- [Exercise material]:

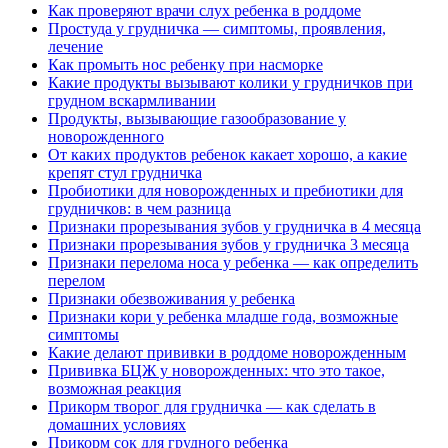
Как проверяют врачи слух ребенка в роддоме
Простуда у грудничка — симптомы, проявления,
лечение
Как промыть нос ребенку при насморке
Какие продукты вызывают колики у грудничков при
грудном вскармливании
Продукты, вызывающие газообразование у
новорожденного
От каких продуктов ребенок какает хорошо, а какие
крепят стул грудничка
Пробиотики для новорожденных и пребиотики для
грудничков: в чем разница
Признаки прорезывания зубов у грудничка в 4 месяца
Признаки прорезывания зубов у грудничка 3 месяца
Признаки перелома носа у ребенка — как определить
перелом
Признаки обезвоживания у ребенка
Признаки кори у ребенка младше года, возможные
симптомы
Какие делают прививки в роддоме новорожденным
Прививка БЦЖ у новорожденных: что это такое,
возможная реакция
Прикорм творог для грудничка — как сделать в
домашних условиях
Прикорм сок для грудного ребенка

- [Problem]:
Your answer must be an exact reproduction of all entries, containing no pictures.

- [Response]:
Как проверяют врачи слух ребенка в роддоме
Простуда у грудничка — симптомы, проявления,
лечение
Как промыть нос ребенку при насморке
Какие продукты вызывают колики у грудничков при
грудном вскармливании
Продукты, вызывающие газообразование у
новорожденного
От каких продуктов ребенок какает хорошо, а какие
крепят стул грудничка
Пробиотики для новорожденных и пребиотики для
грудничков: в чем разница
Признаки прорезывания зубов у грудничка в 4 месяца
Признаки прорезывания зубов у грудничка 3 месяца
Признаки перелома носа у ребенка — как определить
перелом
Признаки обезвоживания у ребенка
Признаки кори у ребенка младше года, возможные
симптомы
Какие делают прививки в роддоме новорожденным
Прививка БЦЖ у новорожденных: что это такое,
возможная реакция
Прикорм творог для грудничка — как сделать в
домашних условиях
Прикорм сок для грудного ребенка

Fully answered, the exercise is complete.